In some respects, the tragedy of the Obama years can be written in those terms. As a candidate he had pledged to “turn the page on the ugly partisanship in Washington, so we can bring Democrats and Republicans together to pass an agenda that works for the American people.” But McConnell had only one agenda, making Obama a one-term president. And even though he did not succeed in that task, he did manage to destroy the Democrats’ hard won majorities up and down the ticket over the next few years. He did that by eschewing compromise.
Obama tried repeatedly and unsuccessfully to woo Republican support to some of his agenda. He proposed what had been a Republican plan as his health care proposal. He proposed a watered down stimulus plan that included mostly tax cuts to address another recession of Republican making. He proposed a well-respected moderate for the Supreme Court. He even appointed Republicans as his Secretary of Defense.
Did he ever get any credit for these efforts? No. The result of his compromises was a “shellacking” in the 2010 election.
The story of that election can be told in one statistic.
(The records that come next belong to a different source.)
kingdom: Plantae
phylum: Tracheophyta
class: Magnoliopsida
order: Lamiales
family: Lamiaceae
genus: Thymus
In 2010, turnout by young voters fell by 60 percent from 2008, when Obama was first elected. The reason? They and other Democratic-leaning constituencies were unexcited by Obama’s record. His compromises had not made them happy.
Contrast Obama’s frustrations with the success of FDR. For proposing Social Security, FDR was tarred and feathered by Republicans as a “socialist.” Roosevelt insisted that the program be broad-based, not means-tested, and designed to benefit everyone, regardless of income. As a result of that decision, Social Security largely eliminated poverty among senior citizens, and it remains overwhelmingly popular.
It turns out, not terribly surprisingly, that sending money to people is popular. After Social Security passed, FDR’s Republican opponent, the one who called it socialism, got shellacked in that election. What Obama didn’t understand until it was too late is that people will vote for candidates who support popular programs, and a milquetoast compromise will never achieve a high level of popularity. If Biden is serious about restarting the economy while simultaneously changing the political conversation, he will act the way Republicans did when they wanted to pass a tax give-away to the very rich. He will push forward an ambitious plan that sends checks to everyone.